There are also ongoing discussions to integrate public transportation into the development, including a new, multi-modal transit center. The goal is to make it easy for everyone to get to and from Sammamish. King County Metro has agreed to serve the Town Center already once a transit hub is built as part of the development, with routes to be determined later.
“Sammamish is already a fantastic place to live and with the addition of something that addresses the quality of life, it would become an even better place to live,” Samwick said.
The current plan is to build the Town Center development in several phases, but the COVID-19 pandemic has delayed the entitlement process by a few months.
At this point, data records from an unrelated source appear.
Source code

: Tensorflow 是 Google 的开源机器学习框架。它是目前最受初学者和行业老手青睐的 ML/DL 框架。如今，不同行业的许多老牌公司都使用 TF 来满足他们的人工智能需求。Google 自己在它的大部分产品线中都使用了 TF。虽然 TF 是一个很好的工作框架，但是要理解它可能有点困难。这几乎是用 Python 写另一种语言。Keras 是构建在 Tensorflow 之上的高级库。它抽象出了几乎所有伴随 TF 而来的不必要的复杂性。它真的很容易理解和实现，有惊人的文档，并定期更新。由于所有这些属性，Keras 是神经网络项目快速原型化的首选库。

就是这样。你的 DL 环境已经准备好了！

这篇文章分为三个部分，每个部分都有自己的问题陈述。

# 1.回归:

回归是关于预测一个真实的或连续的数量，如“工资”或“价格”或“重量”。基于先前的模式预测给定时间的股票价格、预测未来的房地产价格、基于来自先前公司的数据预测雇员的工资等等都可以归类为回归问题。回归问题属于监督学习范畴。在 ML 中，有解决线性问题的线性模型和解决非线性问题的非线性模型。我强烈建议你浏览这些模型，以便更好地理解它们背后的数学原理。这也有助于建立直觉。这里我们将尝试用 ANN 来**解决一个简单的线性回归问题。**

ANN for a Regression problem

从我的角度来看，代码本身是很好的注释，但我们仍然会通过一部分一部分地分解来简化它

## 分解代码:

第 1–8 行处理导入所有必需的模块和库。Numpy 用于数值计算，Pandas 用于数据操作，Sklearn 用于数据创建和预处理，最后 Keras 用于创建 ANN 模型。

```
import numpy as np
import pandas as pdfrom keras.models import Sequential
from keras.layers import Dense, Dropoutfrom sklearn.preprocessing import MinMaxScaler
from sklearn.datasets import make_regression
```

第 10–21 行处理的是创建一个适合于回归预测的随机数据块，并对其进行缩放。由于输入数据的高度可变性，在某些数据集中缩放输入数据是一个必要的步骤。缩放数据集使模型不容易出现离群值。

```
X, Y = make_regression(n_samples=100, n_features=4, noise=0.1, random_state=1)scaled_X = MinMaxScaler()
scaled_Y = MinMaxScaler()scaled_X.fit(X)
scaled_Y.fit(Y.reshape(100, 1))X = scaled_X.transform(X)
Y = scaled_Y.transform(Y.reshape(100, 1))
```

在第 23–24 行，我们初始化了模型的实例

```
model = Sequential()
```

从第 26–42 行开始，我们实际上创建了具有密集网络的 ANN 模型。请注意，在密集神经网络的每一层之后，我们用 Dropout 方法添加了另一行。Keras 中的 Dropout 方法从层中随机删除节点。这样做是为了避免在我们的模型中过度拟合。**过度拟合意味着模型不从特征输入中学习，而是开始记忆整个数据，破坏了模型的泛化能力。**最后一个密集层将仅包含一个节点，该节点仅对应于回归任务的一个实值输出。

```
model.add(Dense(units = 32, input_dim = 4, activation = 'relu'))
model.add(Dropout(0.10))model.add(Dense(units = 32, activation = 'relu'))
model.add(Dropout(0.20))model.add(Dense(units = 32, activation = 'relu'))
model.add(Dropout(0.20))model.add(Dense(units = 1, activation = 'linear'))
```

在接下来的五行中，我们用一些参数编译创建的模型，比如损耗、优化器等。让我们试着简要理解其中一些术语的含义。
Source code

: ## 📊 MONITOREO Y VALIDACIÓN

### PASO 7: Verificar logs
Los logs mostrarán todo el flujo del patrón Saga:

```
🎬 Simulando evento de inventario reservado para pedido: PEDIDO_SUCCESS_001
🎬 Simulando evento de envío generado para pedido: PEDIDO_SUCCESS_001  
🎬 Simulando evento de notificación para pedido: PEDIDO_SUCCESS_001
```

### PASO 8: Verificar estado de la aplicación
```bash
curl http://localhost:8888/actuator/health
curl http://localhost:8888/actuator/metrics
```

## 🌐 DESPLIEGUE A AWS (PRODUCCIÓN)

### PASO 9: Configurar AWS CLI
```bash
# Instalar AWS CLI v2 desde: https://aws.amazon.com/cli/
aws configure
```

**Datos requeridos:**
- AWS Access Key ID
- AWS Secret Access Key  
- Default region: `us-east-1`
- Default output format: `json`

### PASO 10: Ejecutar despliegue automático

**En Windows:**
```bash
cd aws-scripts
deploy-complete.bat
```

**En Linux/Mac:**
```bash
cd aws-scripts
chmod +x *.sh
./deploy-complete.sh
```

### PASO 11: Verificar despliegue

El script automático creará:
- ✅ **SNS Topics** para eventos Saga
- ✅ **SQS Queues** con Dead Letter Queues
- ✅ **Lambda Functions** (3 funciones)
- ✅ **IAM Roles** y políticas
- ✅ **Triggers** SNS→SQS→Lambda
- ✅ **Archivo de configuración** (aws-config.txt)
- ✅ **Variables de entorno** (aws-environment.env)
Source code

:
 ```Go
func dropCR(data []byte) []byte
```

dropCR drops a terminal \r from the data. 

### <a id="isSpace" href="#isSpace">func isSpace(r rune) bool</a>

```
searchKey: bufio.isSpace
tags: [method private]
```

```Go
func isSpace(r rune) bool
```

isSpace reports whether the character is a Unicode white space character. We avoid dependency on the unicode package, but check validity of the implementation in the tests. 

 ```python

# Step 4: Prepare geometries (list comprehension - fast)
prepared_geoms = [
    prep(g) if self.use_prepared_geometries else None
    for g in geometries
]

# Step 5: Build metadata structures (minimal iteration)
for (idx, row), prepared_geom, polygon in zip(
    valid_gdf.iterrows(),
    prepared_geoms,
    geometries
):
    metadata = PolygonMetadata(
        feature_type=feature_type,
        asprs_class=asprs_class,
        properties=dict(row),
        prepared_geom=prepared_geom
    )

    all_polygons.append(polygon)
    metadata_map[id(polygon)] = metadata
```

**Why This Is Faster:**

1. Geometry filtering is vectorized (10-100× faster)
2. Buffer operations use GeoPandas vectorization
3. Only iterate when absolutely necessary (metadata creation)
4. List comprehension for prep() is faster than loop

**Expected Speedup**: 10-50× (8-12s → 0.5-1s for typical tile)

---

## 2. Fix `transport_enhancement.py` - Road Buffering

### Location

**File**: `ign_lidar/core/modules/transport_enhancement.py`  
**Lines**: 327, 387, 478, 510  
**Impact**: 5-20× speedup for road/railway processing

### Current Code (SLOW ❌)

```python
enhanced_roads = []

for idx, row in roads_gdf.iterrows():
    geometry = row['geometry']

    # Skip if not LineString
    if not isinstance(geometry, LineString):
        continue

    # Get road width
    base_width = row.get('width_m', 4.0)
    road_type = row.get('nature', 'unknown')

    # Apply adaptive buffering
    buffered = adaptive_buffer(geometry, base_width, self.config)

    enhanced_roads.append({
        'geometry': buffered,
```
Samwick hopes to get the entitlements by 2021 to begin construction, especially as more people work from home and demand for these dining and entertainment options grow.
Of course, for some residents, the quality of life is already very high, and they do not want that to change. Gale Paul, who is in her late 60s, said “all of my needs are being met.” She has lived in this area for more than three decades. She appreciates a community where her neighbors’ are kind to each other. For instance, they help her clear her driveway when it snows.
Local volunteer organizations, such as Eastside Friends of Seniors, add to her quality of life by offering free rides for her to get to doctors’ appointments. She believes that it is the quality of life in Sammamish that is already attracting people from all over the world to move here, enhancing the diversity of the community. However, she did have one desire.
“I am perfectly happy with the way Sammamish is right now except for the fact that there isn’t a hardware store nearby,” Paul said.